Verilen alıntı:
§

Karlı, buzlu ve ıssız bir sokakta sendeleyerek yürüyen geçkin bir adamın hayatta yaşadıklarını ve başarısızlığını kim bilebilir.
Belki o adam, yaşamındaki en değerli varlıklarından birini satılığa çıkarmıştır.
Böyledir hayat, sen, emek emek yaptığın tekneyi – meteliğe kurşun attığın için – satarsın ve üzüntünden, utancından ağabeyinin arabasında içki içmek zorunda kalırsın.
Üstelik komünistsindir ve komünistleri, Küba’yı sevenleri kimse sevmez.
Sen bunun kahrıyla uğraşırken, ağzının suyunu akıtarak tekneyi bekleyen öz ağabeyin “Arabama kusarsan seni gebertirim,”diyebilecektir.

§

Veri kümesi içeriği:
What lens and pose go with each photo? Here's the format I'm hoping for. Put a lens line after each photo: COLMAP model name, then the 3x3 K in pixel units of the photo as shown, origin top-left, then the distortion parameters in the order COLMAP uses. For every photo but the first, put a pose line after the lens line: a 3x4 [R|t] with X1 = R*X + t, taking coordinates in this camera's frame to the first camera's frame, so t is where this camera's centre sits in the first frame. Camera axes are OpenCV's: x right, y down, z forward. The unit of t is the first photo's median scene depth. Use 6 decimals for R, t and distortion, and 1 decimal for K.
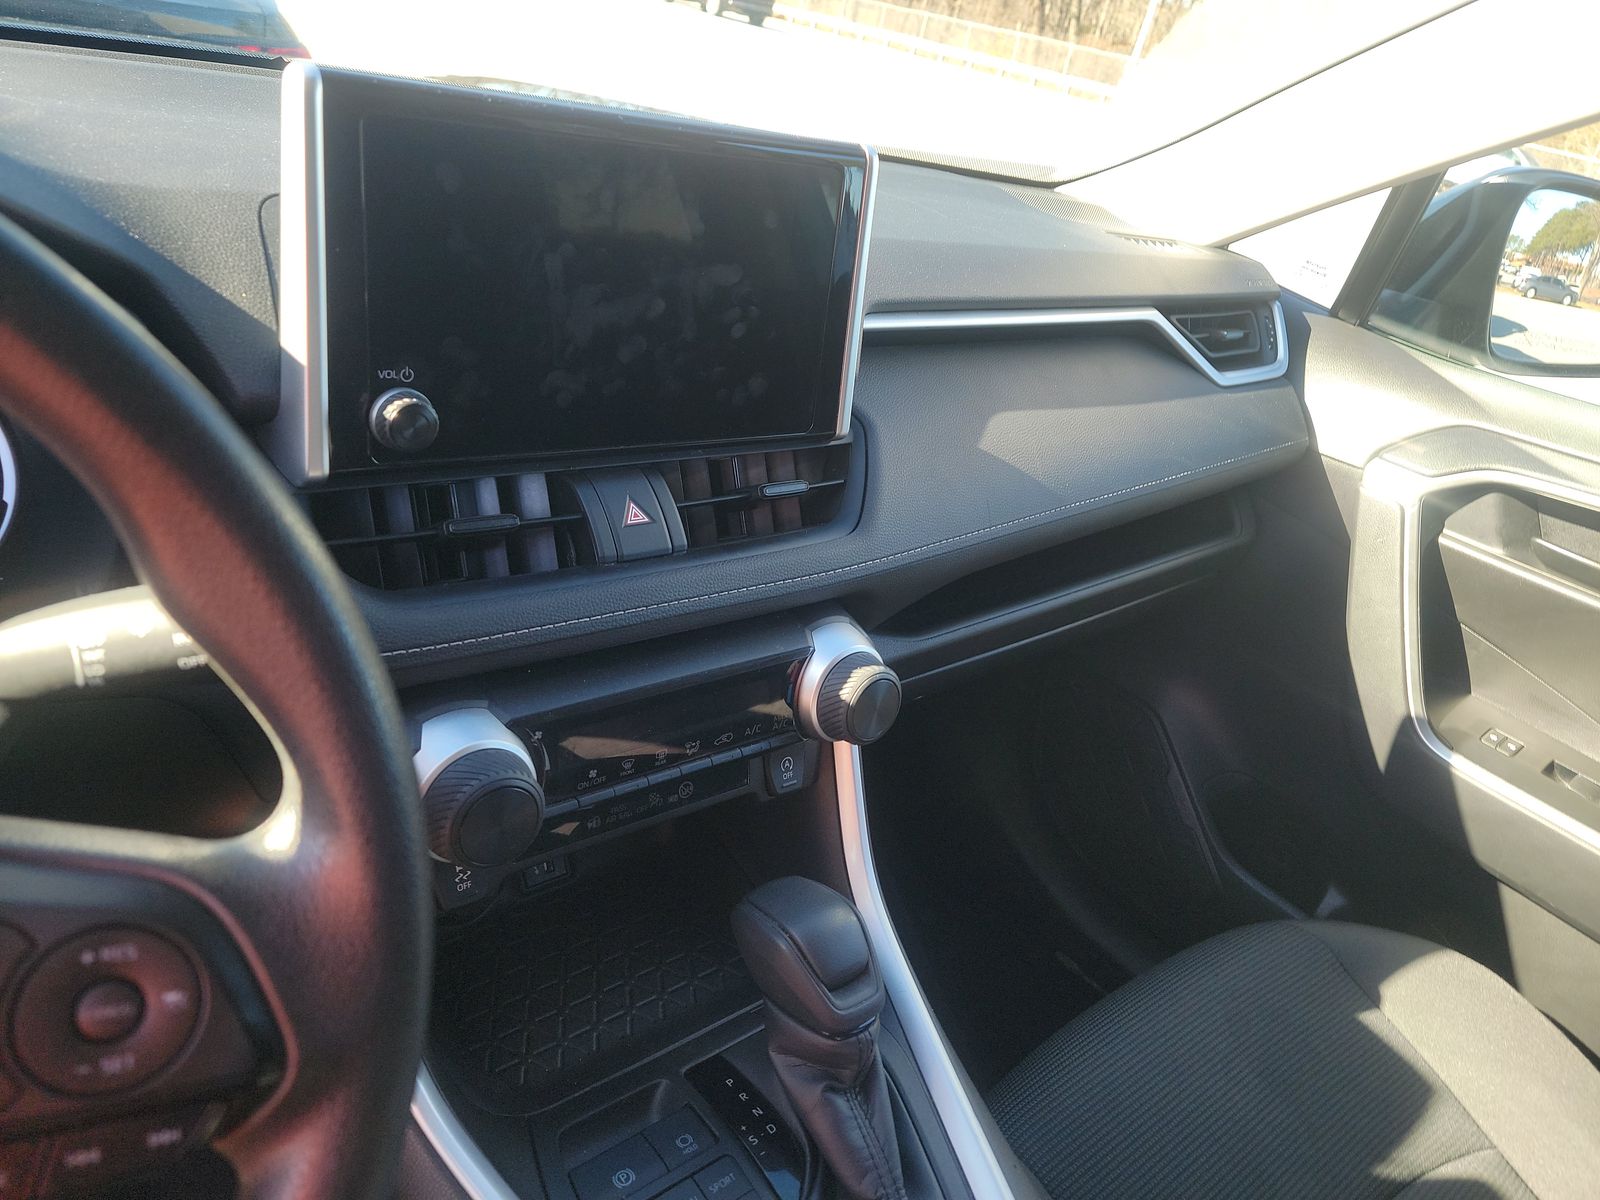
lens RADIAL K [[1137.0, 0, 800.5], [0, 1137.0, 569.0], [0, 0, 1]] dist [-0.000061, 0.001141]
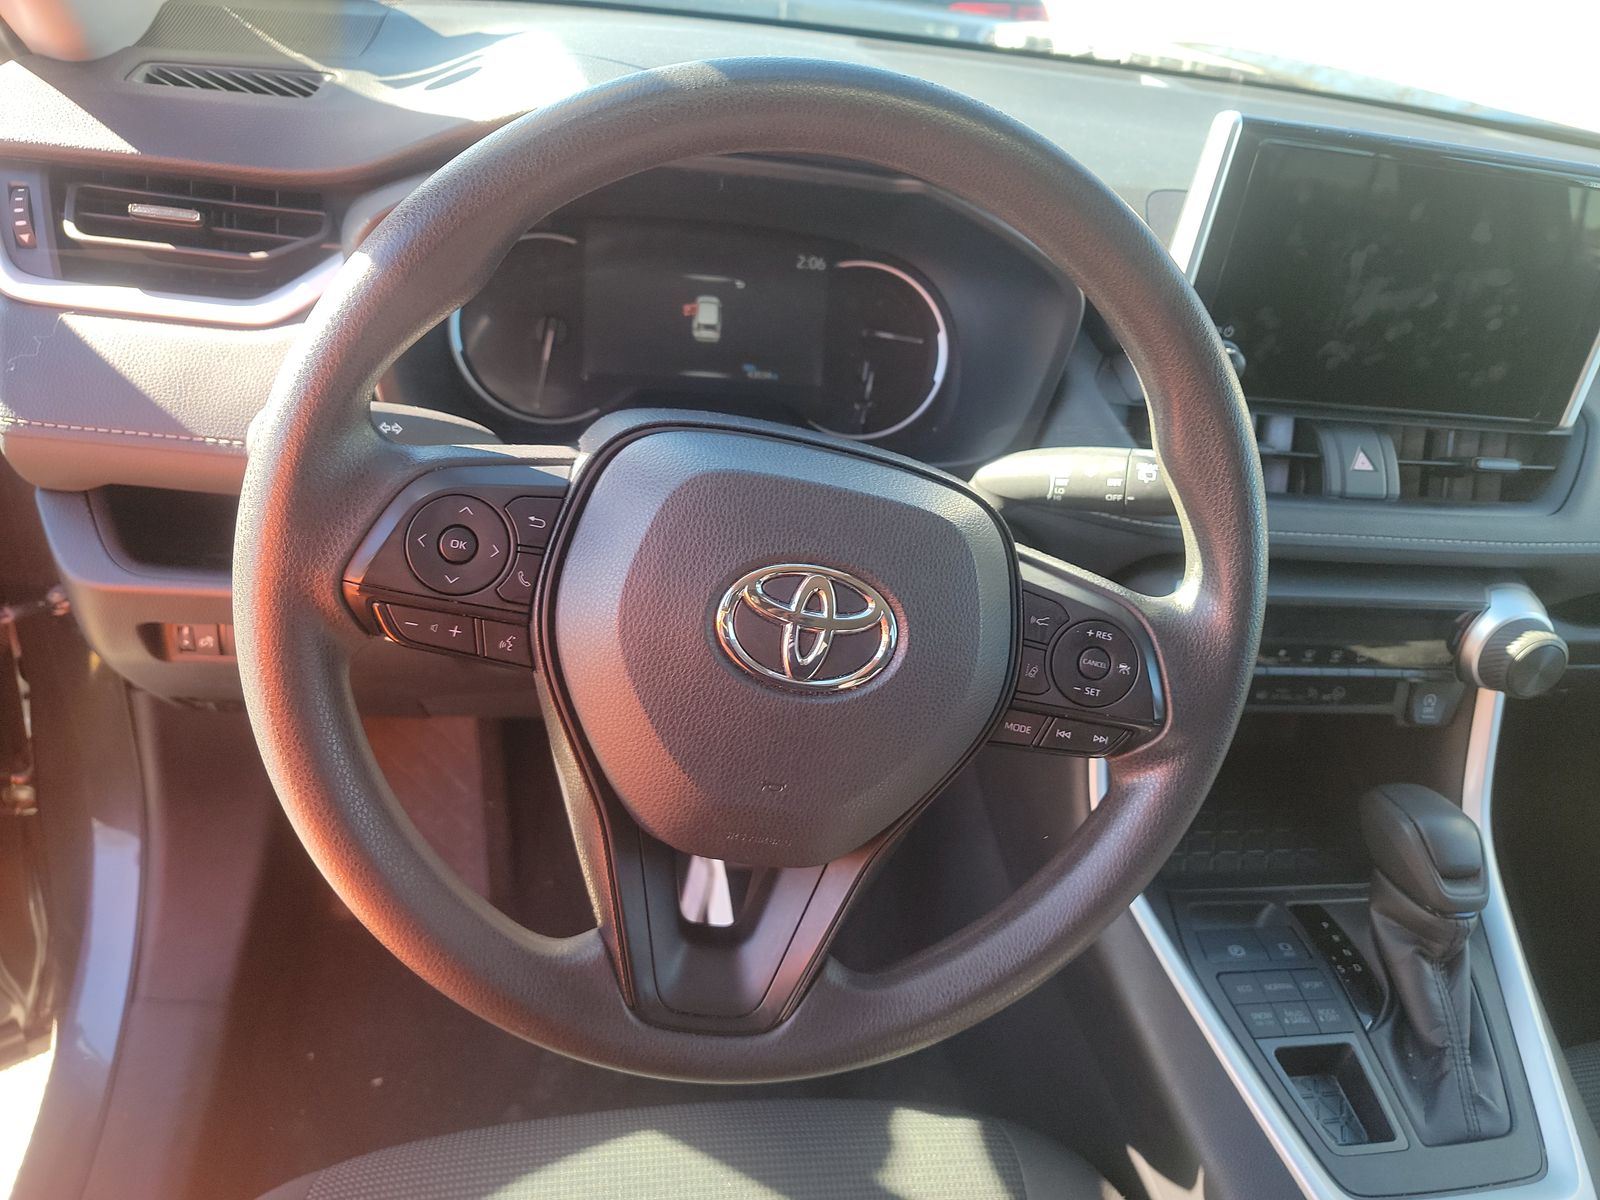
lens RADIAL K [[1137.0, 0, 800.5], [0, 1137.0, 569.0], [0, 0, 1]] dist [-0.000061, 0.001141]
pose [[0.864094, 0.225242, -0.450120, -0.089707], [-0.198302, 0.974298, 0.106864, 0.054039], [0.462622, -0.003080, 0.886550, -0.381269]]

§

İstenen görevler:
A. Alıntıya göre satılan tekne nasıl yapılmıştır?
B. Alıntının "Karlı, buzlu ve" sözcükleriyle başlayıp "birini satılığa çıkarmıştır." sözcükleriyle biten bölümünü hiç değiştirmeden yineleyin.

Görev yanıtları:
A. Emek emek yapılmıştır.

B.
Karlı, buzlu ve ıssız bir sokakta sendeleyerek yürüyen geçkin bir adamın hayatta yaşadıklarını ve başarısızlığını kim bilebilir.
Belki o adam, yaşamındaki en değerli varlıklarından birini satılığa çıkarmıştır.